Przy piłce Pitry, przed polem karnym Duda.

Pitry ścina na lewą nogę.

Podanie do Dudy. Pomocnik bardzo dobrze ustawiony na linii szesnastki – w jego pobliżu nie ma żadnego rywala, więc ma chwilę czasu.

Przyjęcie piłki jest bardzo ważne w tym momencie.

Zwód na prawą nogę.

I próba strzału.

Pierwszy jednak zablokowany, więc zawodnik decyduje się na zwód.

Uderza jeszcze raz po długim rogu.

I GKS obejmuje prowadzenie.
1:1 Warchoł (45)

Przy piłce w polu karnym zawodnik Widzewa. Próbuje go powstrzymać Czerwiński. Zobaczmy na przepychankę Kamińskiego z Warchołem. Stoper jak na razie ma wszystko w swoich rękach i nogach.

W polu karnym mamy jeszcze Kujawę i Pitrego (sytuacja ma miejsce po rzucie rożnym). Kamiński odpycha rywala i…

…odbiega od niego. Tutaj wygląda to tak, jakby zastawiał pułapkę ofsajdową.

Problem w tym, że podanie jeszcze nie następuje.

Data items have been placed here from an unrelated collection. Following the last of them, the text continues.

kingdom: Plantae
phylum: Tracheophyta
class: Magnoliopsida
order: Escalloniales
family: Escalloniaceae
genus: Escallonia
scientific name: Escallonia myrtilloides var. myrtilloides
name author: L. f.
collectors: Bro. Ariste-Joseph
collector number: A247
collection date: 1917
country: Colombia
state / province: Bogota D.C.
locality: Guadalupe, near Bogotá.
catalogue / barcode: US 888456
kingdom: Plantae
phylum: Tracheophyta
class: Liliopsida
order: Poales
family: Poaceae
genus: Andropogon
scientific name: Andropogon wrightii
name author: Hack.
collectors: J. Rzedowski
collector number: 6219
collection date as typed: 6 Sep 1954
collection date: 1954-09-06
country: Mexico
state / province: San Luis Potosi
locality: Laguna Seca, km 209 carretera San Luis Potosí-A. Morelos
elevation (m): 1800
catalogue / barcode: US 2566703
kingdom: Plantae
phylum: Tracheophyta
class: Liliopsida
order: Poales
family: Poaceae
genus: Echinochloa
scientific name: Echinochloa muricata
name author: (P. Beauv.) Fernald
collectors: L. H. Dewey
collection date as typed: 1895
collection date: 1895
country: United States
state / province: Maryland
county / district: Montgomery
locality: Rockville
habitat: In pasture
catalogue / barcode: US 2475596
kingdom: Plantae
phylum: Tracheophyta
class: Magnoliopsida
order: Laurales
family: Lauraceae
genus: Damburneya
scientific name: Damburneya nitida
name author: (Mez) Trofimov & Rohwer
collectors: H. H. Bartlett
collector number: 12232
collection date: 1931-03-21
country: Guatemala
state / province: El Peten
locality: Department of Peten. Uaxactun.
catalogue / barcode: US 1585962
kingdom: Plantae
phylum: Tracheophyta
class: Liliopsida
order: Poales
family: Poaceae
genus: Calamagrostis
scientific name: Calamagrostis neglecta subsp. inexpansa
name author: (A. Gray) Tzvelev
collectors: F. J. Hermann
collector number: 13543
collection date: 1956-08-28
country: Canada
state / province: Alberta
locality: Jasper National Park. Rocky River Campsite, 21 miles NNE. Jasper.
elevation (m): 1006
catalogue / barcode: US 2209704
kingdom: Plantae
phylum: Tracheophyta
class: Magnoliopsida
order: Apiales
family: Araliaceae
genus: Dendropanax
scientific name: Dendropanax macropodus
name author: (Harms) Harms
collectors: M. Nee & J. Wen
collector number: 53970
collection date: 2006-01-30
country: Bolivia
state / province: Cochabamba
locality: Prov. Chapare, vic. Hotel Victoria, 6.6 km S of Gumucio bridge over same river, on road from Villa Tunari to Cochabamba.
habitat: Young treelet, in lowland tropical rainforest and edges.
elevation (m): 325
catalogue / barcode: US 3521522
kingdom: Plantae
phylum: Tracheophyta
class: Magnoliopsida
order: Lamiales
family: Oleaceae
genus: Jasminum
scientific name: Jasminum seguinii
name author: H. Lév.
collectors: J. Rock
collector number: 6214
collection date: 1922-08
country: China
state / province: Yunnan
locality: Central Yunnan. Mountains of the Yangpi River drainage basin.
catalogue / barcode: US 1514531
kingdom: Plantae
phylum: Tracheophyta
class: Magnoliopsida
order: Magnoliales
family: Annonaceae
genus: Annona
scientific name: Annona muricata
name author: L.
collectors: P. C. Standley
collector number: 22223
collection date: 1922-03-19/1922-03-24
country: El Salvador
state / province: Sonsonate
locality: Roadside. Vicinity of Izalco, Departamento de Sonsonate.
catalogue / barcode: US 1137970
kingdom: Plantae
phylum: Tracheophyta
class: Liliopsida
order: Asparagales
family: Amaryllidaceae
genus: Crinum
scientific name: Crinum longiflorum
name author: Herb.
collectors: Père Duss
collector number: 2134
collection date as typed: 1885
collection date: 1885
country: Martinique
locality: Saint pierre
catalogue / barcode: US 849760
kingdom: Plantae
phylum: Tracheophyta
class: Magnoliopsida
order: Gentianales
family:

Kamiński już w środku pola karnego i widzimy, że Warchoł na pewno nie jest na pozycji spalonej.

Zawodnik dostaje piłkę zupełnie niepilnowany.

Wystarczy mu dołożenie nogi.

I mamy remis…
SKalpel
24 listopada 2014 at 10:02
Strata bramki (zachowanie Kamińskiego)to MISZCZOSTWO .
szwejk
24 listopada 2014 at 16:12
Zapytajcie go o ten sabotaż, ciekawe co powie.